A General Framework for Visualizing Embedding Spaces of Neural Survival Analysis Models Based on Angular Information
This work addresses interpretability for researchers and practitioners using neural survival analysis models, but it is incremental as it builds on existing visualization techniques.
The authors tackled the problem of visualizing intermediate embeddings in neural survival analysis models by introducing a framework based on anchor directions and angular information, showing how to estimate these directions and reduce information loss from ignoring magnitude, though no concrete performance numbers are provided.
We propose a general framework for visualizing any intermediate embedding representation used by any neural survival analysis model. Our framework is based on so-called anchor directions in an embedding space.

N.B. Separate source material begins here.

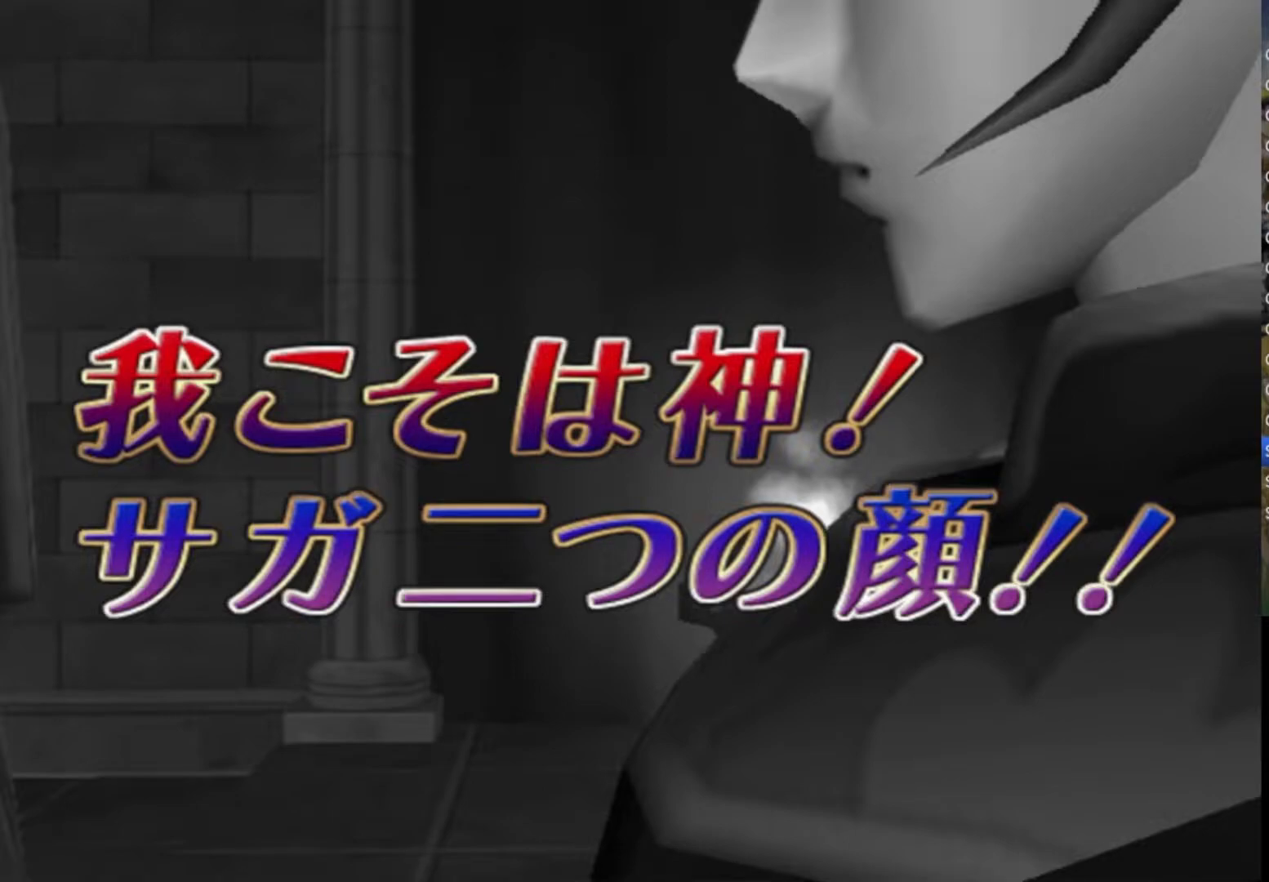
{"buttons": ["CROSS", "CIRCLE", "TRIANGLE"], "left_stick": "center", "right_stick": "center", "events": [[50, "TRIANGLE", "up"], [83, "CROSS", "down"], [117, "SQUARE", "up"], [150, "CIRCLE", "down"], [183, "TRIANGLE", "down"], [233, "CROSS", "up"], [267, "CIRCLE", "up"], [283, "SQUARE", "down"], [317, "TRIANGLE", "up"], [383, "CROSS", "down"], [400, "SQUARE", "up"], [417, "SQUARE", "down"], [433, "CIRCLE", "down"], [433, "SQUARE", "up"], [433, "TRIANGLE", "down"]]}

We show how to estimate these anchor directions using clustering or, alternatively, using user-supplied "concepts" defined by collections of raw inputs (e.g., feature vectors all from female patients could encode the concept "female"). For tabular data, we present visualization strategies that reveal how anchor directions relate to raw clinical features and to survival time distributions. We then show how these visualization ideas extend to handling raw inputs that are images. Our framework is built on looking at angles between vectors in an embedding space, where there could be "information loss" by ignoring magnitude information. We show how this loss results in a "clumping" artifact that appears in our visualizations, and how to reduce this information loss in practice.